Timestamps for Key Segments
- [01:00–05:15] — Introduction to Peter Singer, the drowning child parable
- [12:00–19:00] — Toby Ord, EA’s foundational thinking, tithing, the birth of the movement
- [25:00–27:00] — EA’s expansion to college campuses and among billionaires
- [32:10–36:45] — Sam Bankman-Fried, earning to give, and the subsequent scandal
- [42:00–44:30] — Life in EA group houses, religious/cult comparisons
- [47:45–53:00] — The pivot to existential risk/longtermism and the math of possible futures
- [55:00–56:00] — Young people choosing AI safety as a career path
- [57:00–58:00] — Singer’s ambivalence about the future focus
- [59:05–1:00:00] — Tragic present-day AI harms and the core dilemma of abstraction
- [1:00:20+] — Kelsey Piper advocates for a practical, grounded approach to AI and goodness
Closing Thoughts
This thoughtfully produced episode traces how a single, vivid moral analogy inspired seismic shifts in philanthropy, career choice, and AI development—while raising urgent questions about whether abstraction and “mathiness” can end up obscuring the very real, present-day suffering the movement hoped to alleviate.
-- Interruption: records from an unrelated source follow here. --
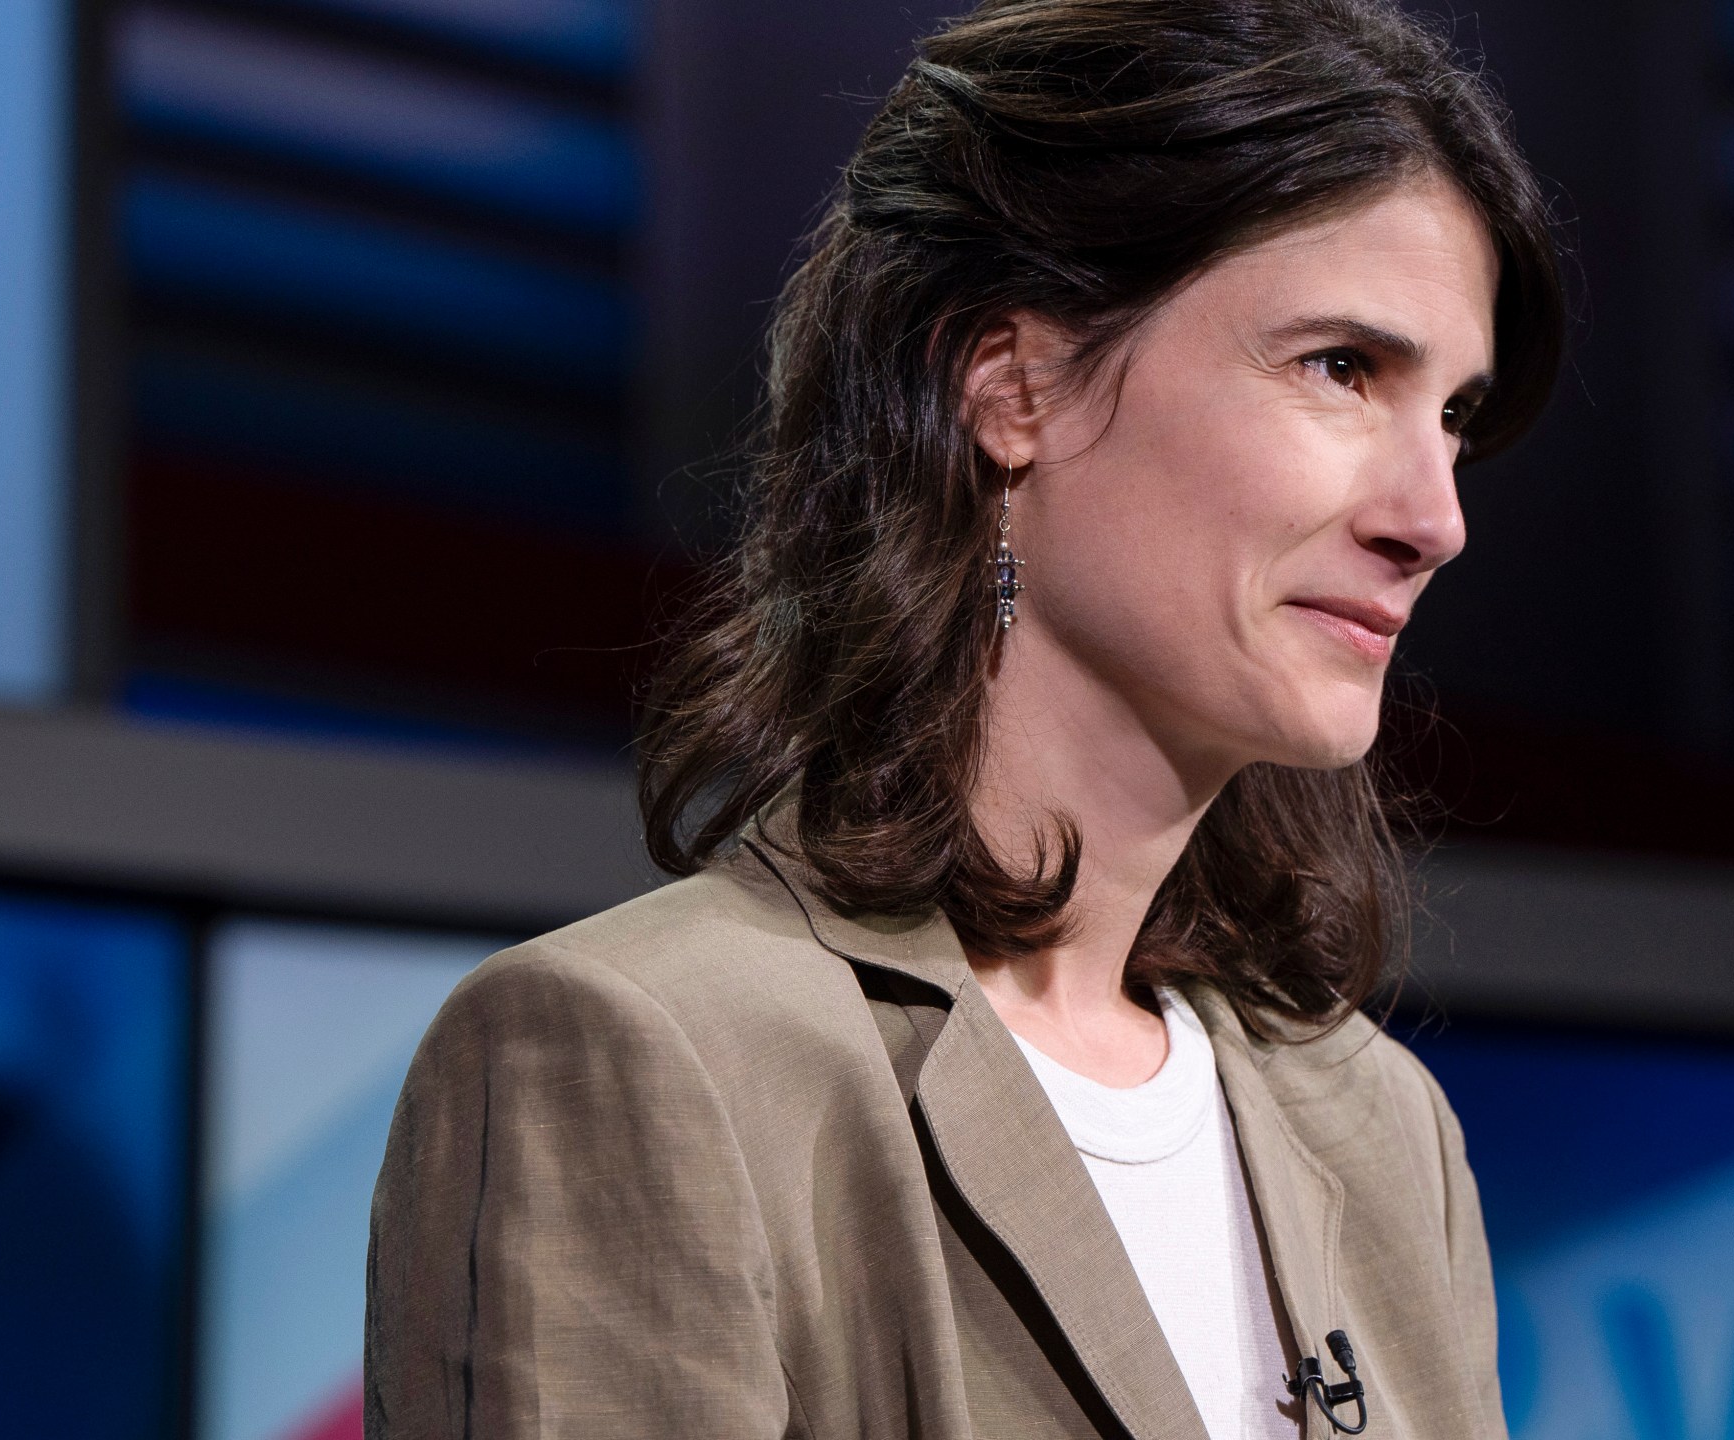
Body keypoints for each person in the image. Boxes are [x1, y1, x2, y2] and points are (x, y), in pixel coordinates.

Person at [367, 0, 1562, 1434]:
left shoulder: (1387, 1143)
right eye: (1343, 370)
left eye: (1454, 418)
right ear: (1014, 385)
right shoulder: (638, 1057)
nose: (1434, 520)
The discussion, by interweaving the testimonies of philosophers, movement founders, journalists, and young adherents, captures the intellectual vigor and good intentions of effective altruism while exposing its paradoxes and potential blind spots. Through notable voices like Peter Singer, Toby Ord, Kelsey Piper—and the tragic reminder of AI’s unintended present-day harms—the episode challenges listeners to re-examine how best to “fix everything,” and whom that imperative might leave behind.